One. Hundred. Thousand.

Humans. Parents. Grandparents. Aunts. Uncles. Daughters. Sons. Brothers. Sisters. Nieces. Nephews. Friends. Lovers. Co-workers. Acquaintances. Strangers. One Hundred Thousand American human beings are dead because of Covid-19, and we, the us that remain, are bonded in loss, in crisis, in fear, and, sadly, in some cases, in loathing.

Bonding in an environment like this one is the norm. It’s easy to bond when we have a common bugbear, bogeyman, bigger-than-life, smaller-than-a-bread-box, bona fide enemy. It’s what Americans, anyway, do. Three numbers say it all: 9/11.

Our losses and their attendant griefs unmask us to one another, leaving us bare, naked, and tragically bonded in our similarities. Loss of life is loss of life; it’s a binary. One is either alive or dead. For we who are touched by death during this time, it is a hallowed sorrowing.

Maureen Dowd is my very favorite Opinion columnist. Perhaps it’s because we’re both redheads, but when Maureen [No, I don’t know her personally, but I do call her Maureen] gets up a head of steam, she’s truly magnificent.

Her article this morning, “Covid Dreams, Trump Nightmares” is a winner. How’s this for Sunday brunch deliciousity? [Yes, I made it up.]

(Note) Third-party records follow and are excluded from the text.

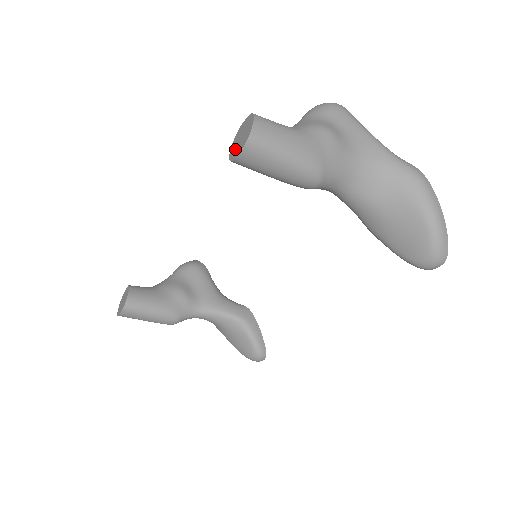
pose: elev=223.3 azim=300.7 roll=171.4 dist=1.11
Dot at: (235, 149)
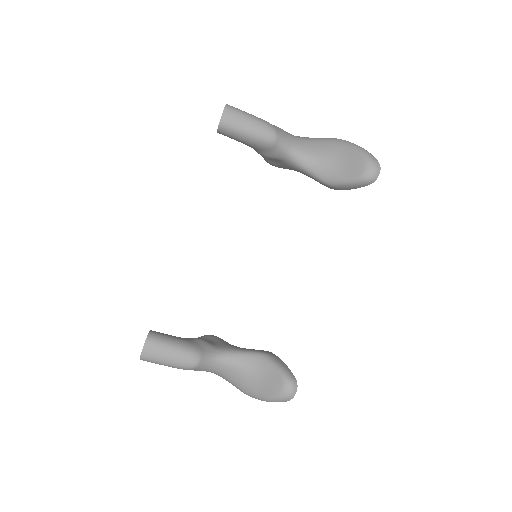
Dot at: occluded
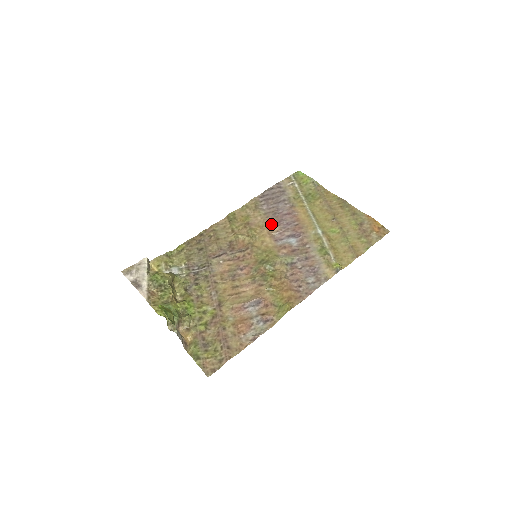
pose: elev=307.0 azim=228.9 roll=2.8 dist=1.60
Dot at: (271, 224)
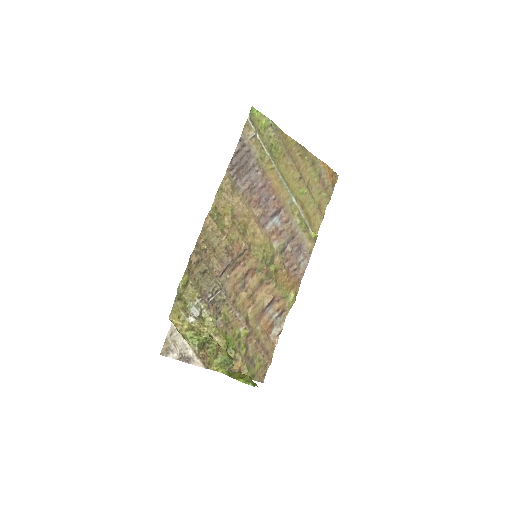
Dot at: (253, 207)
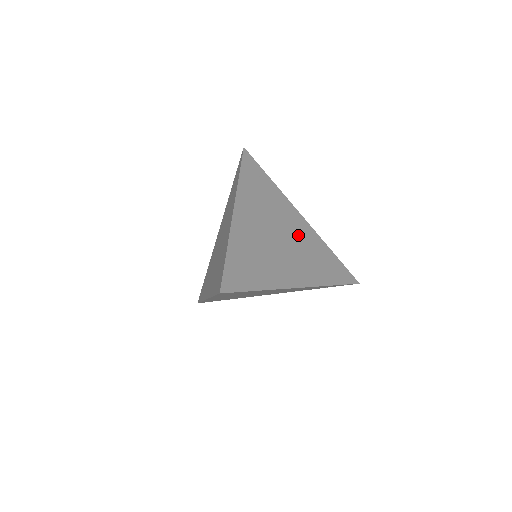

“On Thursday, as China played King Kong with Hong Kong; as unemployment rose to 38.6 million; as broken dams unleashed a flood in Central Michigan; as the president continued to stubbornly and recklessly claim he was taking hydroxychloroquine, causing sales to soar; as the news sunk in that if the U.S. had acted even a week sooner on social distancing that 36,000 people might still be alive; as Senate Republicans finally cemented themselves to Trump and his crazy schemes; as Trump stuck to his threat of withholding federal funds to Michigan and Nevada if those states enabled voters to vote; as a partisan know-nothing was put in charge of all our intelligence; as Trump pulled out of another major arms control pact; as Mike Pompeo basked in getting Trump to fire another inspector general (this one looking into a backdoor deal to sell arms to Saudi Arabia and brazen grifting by the Pompeos), the cliffhanger president made sure the focus was on just one little thing: Would he or wouldn’t he wear a mask as he toured the Ford plant in Ypsilanti?”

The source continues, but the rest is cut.